* [YOUR OBJECTIVE]
In the HPC resource-request notice below, reproduce word for word the passage from "We have never" to "of required resources.".

* [TEXT UNDER STUDY]

Greetings all HPC Users,
Over the years, we have observed that many users try to request resources with bad habits or practice. Many users tried to ‘squeeze’ jobs into what resources are available at that moment. While this might allow jobs to start earlier, these habits however produce a lot of problems in the long run in an infinite cycle if continued. Requesting unused resources could in the long run block many of the jobs with proper resource requirements from running from time to time.
We have never promoted such behavior as to ‘squeeze’ jobs into the HPC cluster based on what resources are currently unused. HPC users should always request the amount of required resources, despite the currently unused resources being insufficient. Scheduling jobs based on available resources is the role of a HPC scheduler, and shall not be users’ concerns. Users should never request resources based on what resources are currently unused, but instead should request the amount of required resources.
So, in order to ‘fix’ the issue and promote good practice on HPC resource planning and usage, we have decided to remove easy access to information such as what resources are currently unused from cluster-info command. Information on maximum Cores, Threads and Memory for each node are still available through the cluster-info command. If you have been relying on cluster-info to ‘squeeze’ your jobs in, it is now time to change your approach on resource planning.
If you wish to know when your pending jobs will run, you can use squeue –start command to display an estimation of job start date and time for all current pending jobs. Only jobs submitted and pending for at least 60 seconds will show the estimated start date and time. The information could change based on the amount of jobs submitted from time to time and jobs finished before reaching the maximum walltime limit.
If you have any issues with this change, please let us know through the service desk. We are ready to hear your suggestions and feedback.
Thank you.

* [LISTED ENTRIES]
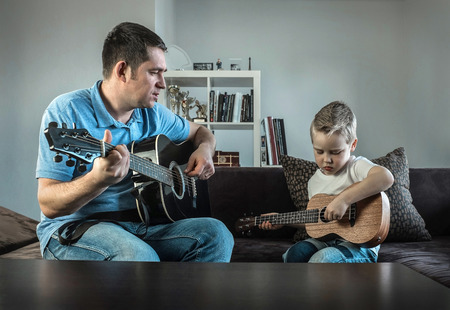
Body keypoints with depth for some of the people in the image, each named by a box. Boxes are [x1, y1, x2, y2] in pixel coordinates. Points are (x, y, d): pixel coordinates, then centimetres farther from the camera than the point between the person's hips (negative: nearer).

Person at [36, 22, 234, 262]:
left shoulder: (152, 114, 8)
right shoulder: (67, 111, -11)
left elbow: (199, 132, 27)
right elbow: (48, 205, -17)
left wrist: (204, 150, 2)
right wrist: (98, 179, -38)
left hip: (139, 225, 7)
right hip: (76, 226, -6)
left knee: (216, 233, -16)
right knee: (138, 255, -38)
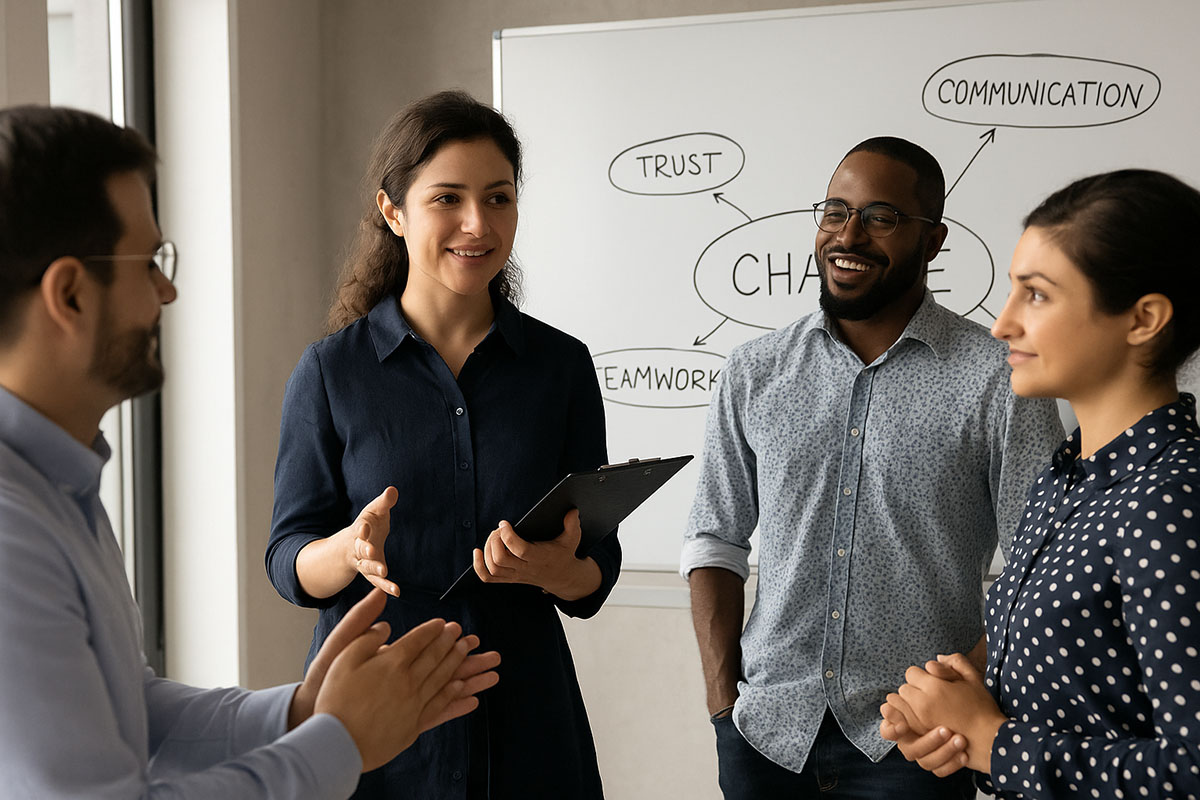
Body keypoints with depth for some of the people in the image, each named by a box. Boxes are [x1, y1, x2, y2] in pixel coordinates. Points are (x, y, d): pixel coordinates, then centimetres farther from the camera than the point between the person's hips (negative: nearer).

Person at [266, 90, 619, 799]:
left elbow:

* [EXERCISE SOLUTION]
We have never promoted such behavior as to ‘squeeze’ jobs into the HPC cluster based on what resources are currently unused. HPC users should always request the amount of required resources, despite the currently unused resources being insufficient. Scheduling jobs based on available resources is the role of a HPC scheduler, and shall not be users’ concerns. Users should never request resources based on what resources are currently unused, but instead should request the amount of required resources.